Thread overview
bigint and pow
Oct 01, 2022
Fausto
Oct 02, 2022
rassoc
Oct 02, 2022
Fausto
Oct 02, 2022
rassoc
Oct 02, 2022
rassoc
October 01, 2022

Hello,

I am trying to use pow with an integer argument, but I cannot have a bigint result, for example, pow(10,72).
Do I have to write my pow function or is there a native solution?

thanks,
Fausto

October 02, 2022
On 10/2/22 00:04, Fausto via Digitalmars-d-learn wrote:
> Hello,
> 
> I am trying to use pow with an integer argument, but I cannot have a bigint result, for example, ```pow(10,72)```.
> Do I have to write my pow function or is there a native solution?
> 
> thanks,
> Fausto
> 

In contrast to certain scripting languages, there's no implicit promotion, you have to opt in for BigInt [1] usage in D:

```d
import std;
void main()
{
    // all print the same
    writeln(BigInt(10) ^^ 72);
    writeln(10.BigInt ^^ 72);
    writeln("10".BigInt ^^ 72);
}
```

[1] https://dlang.org/phobos/std_bigint.html#.BigInt
October 02, 2022
On Sunday, 2 October 2022 at 02:02:37 UTC, rassoc wrote:
> On 10/2/22 00:04, Fausto via Digitalmars-d-learn wrote:
>> Hello,
>> 
>> I am trying to use pow with an integer argument, but I cannot have a bigint result, for example, ```pow(10,72)```.
>> Do I have to write my pow function or is there a native solution?
>> 
>> thanks,
>> Fausto
>> 
>
> In contrast to certain scripting languages, there's no implicit promotion, you have to opt in for BigInt [1] usage in D:
>
> ```d
> import std;
> void main()
> {
>     // all print the same
>     writeln(BigInt(10) ^^ 72);
>     writeln(10.BigInt ^^ 72);
>     writeln("10".BigInt ^^ 72);
> }
> ```
>
> [1] https://dlang.org/phobos/std_bigint.html#.BigInt

Thanks a lot.
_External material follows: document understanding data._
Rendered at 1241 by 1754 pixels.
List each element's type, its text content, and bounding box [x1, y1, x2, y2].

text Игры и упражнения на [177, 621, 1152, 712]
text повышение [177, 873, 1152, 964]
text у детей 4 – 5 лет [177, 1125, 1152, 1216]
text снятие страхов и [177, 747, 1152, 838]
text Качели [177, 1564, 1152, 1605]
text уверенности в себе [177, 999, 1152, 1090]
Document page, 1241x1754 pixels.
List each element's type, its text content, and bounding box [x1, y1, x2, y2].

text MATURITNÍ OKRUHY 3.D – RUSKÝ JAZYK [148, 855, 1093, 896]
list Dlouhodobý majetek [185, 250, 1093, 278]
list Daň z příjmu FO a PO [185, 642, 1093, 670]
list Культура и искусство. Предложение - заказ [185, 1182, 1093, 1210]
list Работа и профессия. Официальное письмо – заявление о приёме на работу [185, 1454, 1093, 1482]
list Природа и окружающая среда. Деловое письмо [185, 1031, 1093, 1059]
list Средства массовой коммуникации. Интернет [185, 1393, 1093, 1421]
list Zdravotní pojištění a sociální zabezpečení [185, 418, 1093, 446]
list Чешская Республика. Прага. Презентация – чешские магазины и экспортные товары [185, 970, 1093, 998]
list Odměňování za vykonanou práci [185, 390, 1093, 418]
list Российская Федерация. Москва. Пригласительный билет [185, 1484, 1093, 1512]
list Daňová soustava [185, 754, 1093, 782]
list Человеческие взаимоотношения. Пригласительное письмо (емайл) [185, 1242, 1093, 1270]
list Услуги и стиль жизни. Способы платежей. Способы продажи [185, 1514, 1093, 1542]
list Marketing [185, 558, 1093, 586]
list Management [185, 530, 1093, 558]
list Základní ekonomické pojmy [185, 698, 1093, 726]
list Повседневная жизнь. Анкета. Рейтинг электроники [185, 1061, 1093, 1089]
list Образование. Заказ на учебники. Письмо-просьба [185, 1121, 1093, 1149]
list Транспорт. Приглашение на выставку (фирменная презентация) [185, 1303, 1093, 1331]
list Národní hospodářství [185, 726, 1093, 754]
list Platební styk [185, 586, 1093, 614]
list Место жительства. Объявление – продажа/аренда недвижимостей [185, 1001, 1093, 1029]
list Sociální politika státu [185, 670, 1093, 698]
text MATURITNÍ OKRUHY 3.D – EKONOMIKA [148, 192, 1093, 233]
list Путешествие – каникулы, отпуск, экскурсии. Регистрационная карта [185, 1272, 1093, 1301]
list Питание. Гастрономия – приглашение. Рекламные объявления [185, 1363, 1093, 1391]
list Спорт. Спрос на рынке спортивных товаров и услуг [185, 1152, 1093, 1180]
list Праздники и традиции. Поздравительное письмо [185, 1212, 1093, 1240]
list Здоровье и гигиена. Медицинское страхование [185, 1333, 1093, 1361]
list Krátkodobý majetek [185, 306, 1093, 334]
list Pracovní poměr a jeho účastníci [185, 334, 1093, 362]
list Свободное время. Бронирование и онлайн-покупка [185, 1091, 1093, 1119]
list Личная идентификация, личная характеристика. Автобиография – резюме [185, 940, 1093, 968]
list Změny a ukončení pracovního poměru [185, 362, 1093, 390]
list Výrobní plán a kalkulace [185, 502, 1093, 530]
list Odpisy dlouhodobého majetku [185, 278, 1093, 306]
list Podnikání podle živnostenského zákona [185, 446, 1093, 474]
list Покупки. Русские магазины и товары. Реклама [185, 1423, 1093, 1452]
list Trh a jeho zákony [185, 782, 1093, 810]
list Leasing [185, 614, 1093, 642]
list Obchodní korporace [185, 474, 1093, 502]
I am to used to C and, more important, I didn't think to look for also another operator for the power function :)


October 02, 2022
On 10/2/22 09:24, Fausto via Digitalmars-d-learn wrote:
> Thanks a lot. I am to used to C and, more important, I didn't think to look for also another operator for the power function :)
> 

D does have pow and many other useful math functions [1], it's just not defined for BitInts. Oh, and speaking of C, you also have access to all the usual C math [1] functions with just an import:

```d
import std.stdio : writeln;
void main()
{
    import std.math : pow;
    writeln(pow(10, 3)); // pow from D
        import core.stdc.math : pow;
    writeln(pow(10, 3)); // pow from C
        // can also make it more explicit to show where it is coming from:
    import cmath = core.stdc.math;
    writeln(cmath.pow(10, 3));
}
```

Have fun with D!

[1] https://dlang.org/library/std/math.html
[2] https://dlang.org/library/core/stdc/math.html

October 02, 2022
On 10/2/22 09:24, Fausto via Digitalmars-d-learn wrote:
> Thanks a lot. I am to used to C and, more important, I didn't think to look for also another operator for the power function :)
> 

Oh, and I forgot to mention that this is doing what you probably asked for originally:

```d
import std;
import cmath = core.stdc.math;
void main()
{
    // both print 1e+72
    writeln(pow(10.0, 72));
    writeln(cmath.pow(10, 72));
}
```

But it's just floating-point scientific notation, not true BigInts.

Another math difference from C is that D has well-defined wrapping math for signed ints.